◆ TASK INSTRUCTIONS
Scan the records for lines with the string "student". Say how many there are, and add nothing.

::: DATA TO USE

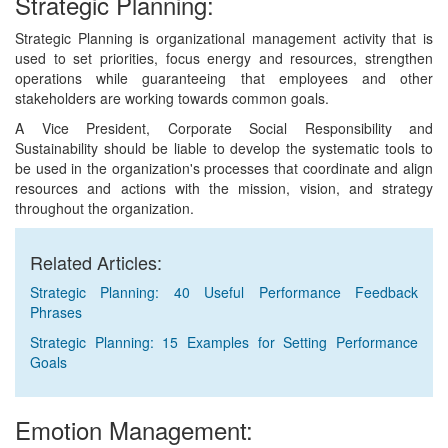
Strategic Planning:
Strategic Planning is organizational management activity that is
used to set priorities, focus energy and resources, strengthen
operations while guaranteeing that employees and other
stakeholders are working towards common goals.
A Vice President, Corporate Social Responsibility and
Sustainability should be liable to develop the systematic tools to
be used in the organization's processes that coordinate and align
resources and actions with the mission, vision, and strategy
throughout the organization.
Related Articles:
Strategic Planning: 40 Useful Performance Feedback
Phrases
Strategic Planning: 15 Examples for Setting Performance
Goals
Emotion Management:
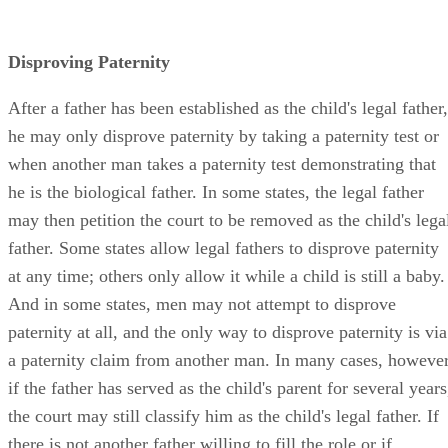
Disproving Paternity
After a father has been established as the child's legal father,
he may only disprove paternity by taking a paternity test or
when another man takes a paternity test demonstrating that
he is the biological father. In some states, the legal father
may then petition the court to be removed as the child's lega
father. Some states allow legal fathers to disprove paternity
at any time; others only allow it while a child is still a baby.
And in some states, men may not attempt to disprove
paternity at all, and the only way to disprove paternity is via
a paternity claim from another man. In many cases, however
if the father has served as the child's parent for several years
the court may still classify him as the child's legal father. If
there is not another father willing to fill the role or if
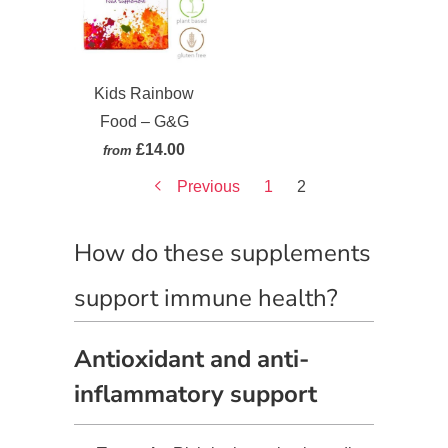
Kids Rainbow
Food – G&G
£14.00
from
Previous
1
2
How do these supplements
support immune health?
Antioxidant and anti-
inflammatory support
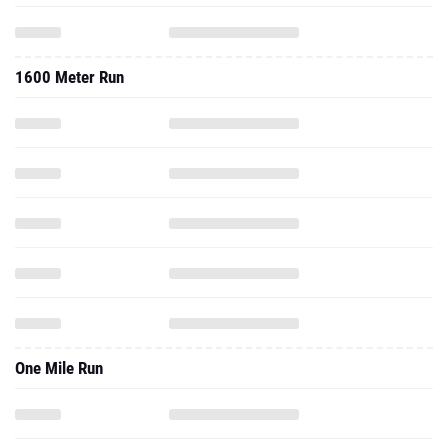
1600 Meter Run
One Mile Run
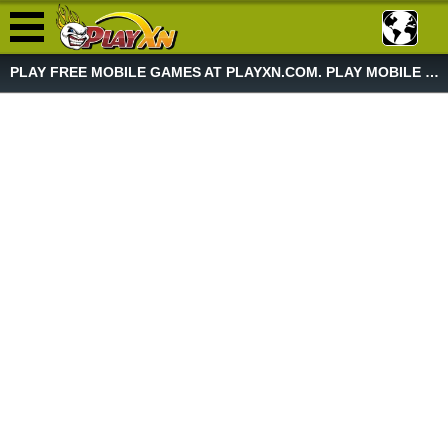
PLAY FREE MOBILE GAMES AT PLAYXN.COM. PLAY MOBILE GAME NOW!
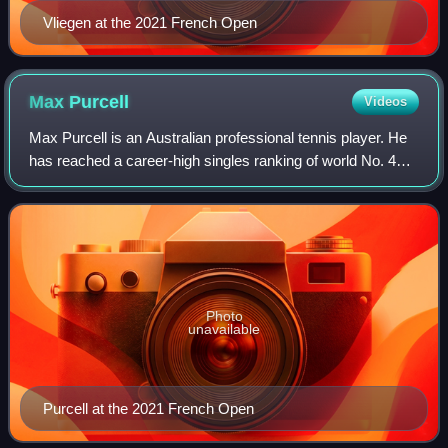
Vliegen at the 2021 French Open
Max
Purcell
Videos
Max Purcell is an Australian professional tennis player. He
has reached a career-high singles ranking of world No. 40
on 16 October 2023 and a doubles ranking of No. 8 on 9
September 2024. In doubles,
Photo
unavailable
Purcell at the 2021 French Open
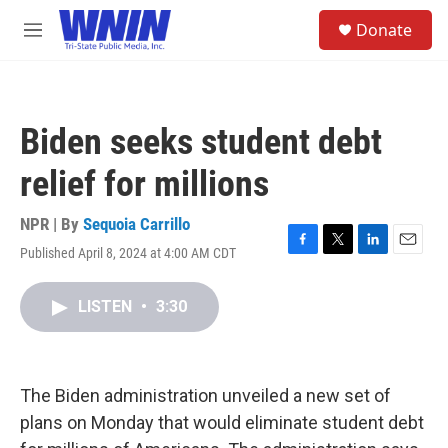
Skip to main content
S
Donate
e
M
a
e
r
n
c
u
h
Biden seeks student debt
u
e
relief for millions
r
y
NPR | By
Sequoia Carrillo
Published April 8, 2024 at 4:00 AM CDT
F
T
L
E
a
w
i
m
c
i
n
a
LISTEN
•
3:30
e
t
k
i
b
t
e
l
o
e
d
o
r
I
k
n
The Biden administration unveiled a new set of
plans on Monday that would eliminate student debt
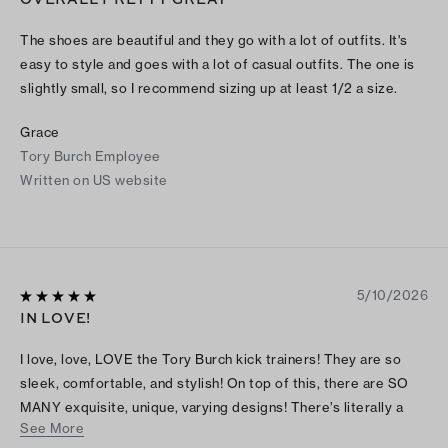
The shoes are beautiful and they go with a lot of outfits. It's
easy to style and goes with a lot of casual outfits. The one is
slightly small, so I recommend sizing up at least 1/2 a size.
Grace
Tory Burch Employee
Written on US website
5/10/2026
IN LOVE!
I love, love, LOVE the Tory Burch kick trainers! They are so
sleek, comfortable, and stylish! On top of this, there are SO
MANY exquisite, unique, varying designs! There’s literally a
See More
style option for every taste! And there’s multiple style options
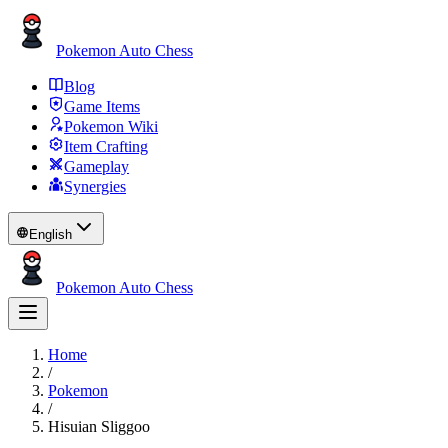
Pokemon Auto Chess
Blog
Game Items
Pokemon Wiki
Item Crafting
Gameplay
Synergies
English
Pokemon Auto Chess
Home
/
Pokemon
/
Hisuian Sliggoo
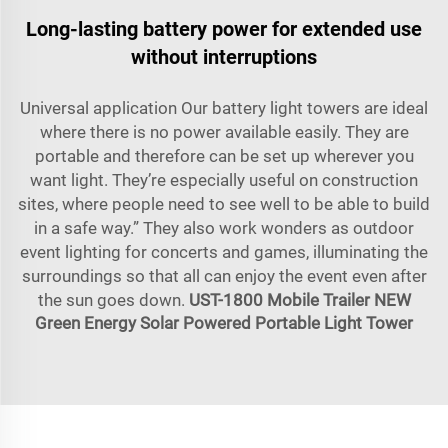
Long-lasting battery power for extended use
without interruptions
Universal application Our battery light towers are ideal
where there is no power available easily. They are
portable and therefore can be set up wherever you
want light. They’re especially useful on construction
sites, where people need to see well to be able to build
in a safe way.” They also work wonders as outdoor
event lighting for concerts and games, illuminating the
surroundings so that all can enjoy the event even after
the sun goes down.
UST-1800 Mobile Trailer NEW
Green Energy Solar Powered Portable Light Tower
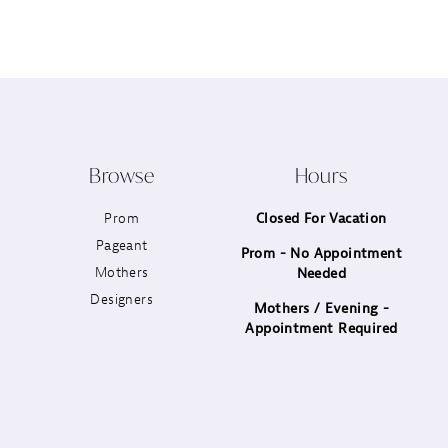
12
13
14
Browse
Hours
Prom
Closed For Vacation
Pageant
Prom - No Appointment
Mothers
Needed
Designers
Mothers / Evening -
Appointment Required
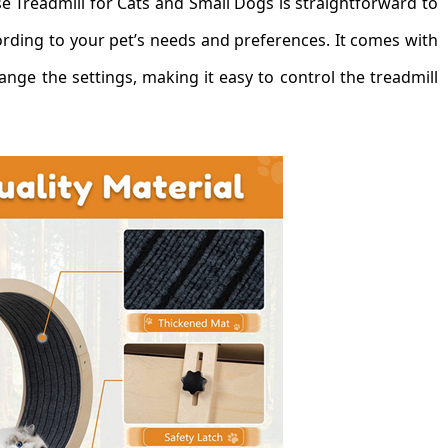
 Treadmill for Cats and Small Dogs is straightforward to
ording to your pet’s needs and preferences. It comes with
nge the settings, making it easy to control the treadmill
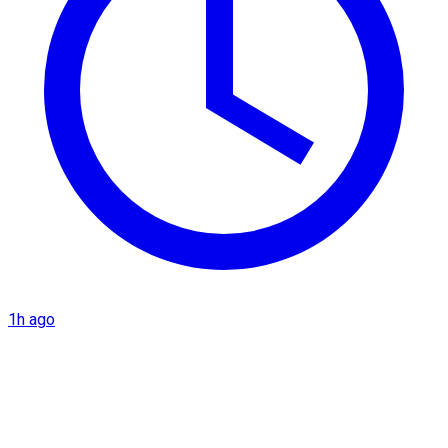
1h ago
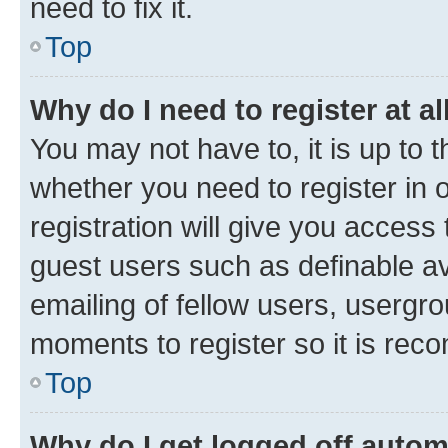
need to fix it.
Top
Why do I need to register at al
You may not have to, it is up to 
whether you need to register in
registration will give you access 
guest users such as definable a
emailing of fellow users, usergro
moments to register so it is re
Top
Why do I get logged off autom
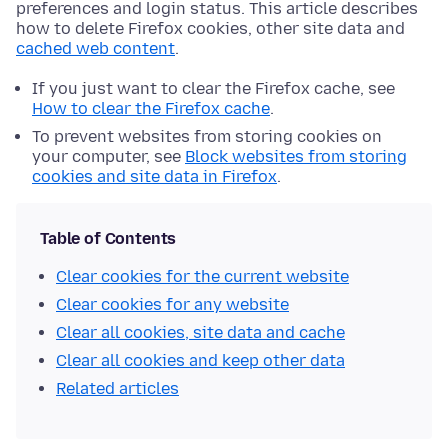
preferences and login status. This article describes
how to delete Firefox cookies, other site data and
cached web content
.
If you just want to clear the Firefox cache, see
How to clear the Firefox cache
.
To prevent websites from storing cookies on
your computer, see
Block websites from storing
cookies and site data in Firefox
.
Table of Contents
Clear cookies for the current website
Clear cookies for any website
Clear all cookies, site data and cache
Clear all cookies and keep other data
Related articles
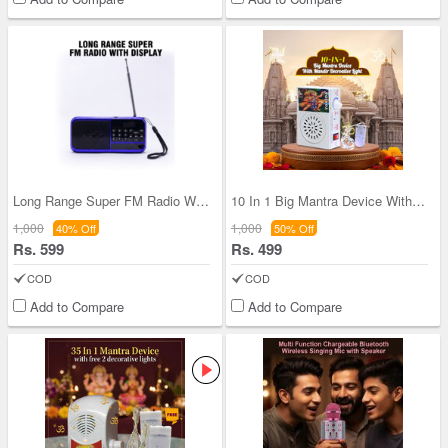
Long Range Super FM Radio With Display (BLS27)
10 In 1 Big Mantra Device With Mandir Decorative
1,000
1,000
40% Off
50% Off
Rs. 599
Rs. 499
COD
COD
Add to Compare
Add to Compare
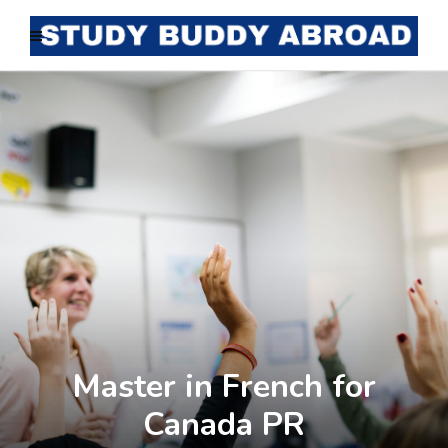
Master in French for
Canada PR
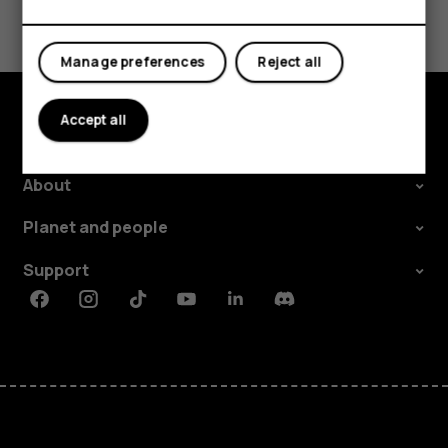
Did you find this helpful?
Yes
No
Manage preferences
Reject all
Accept all
Explore
About
Planet and people
Support
Facebook
Instagram
Tiktok
Youtube
Linkedin
Discord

::::::

◆ ANSWER TO THE PROBLEM
2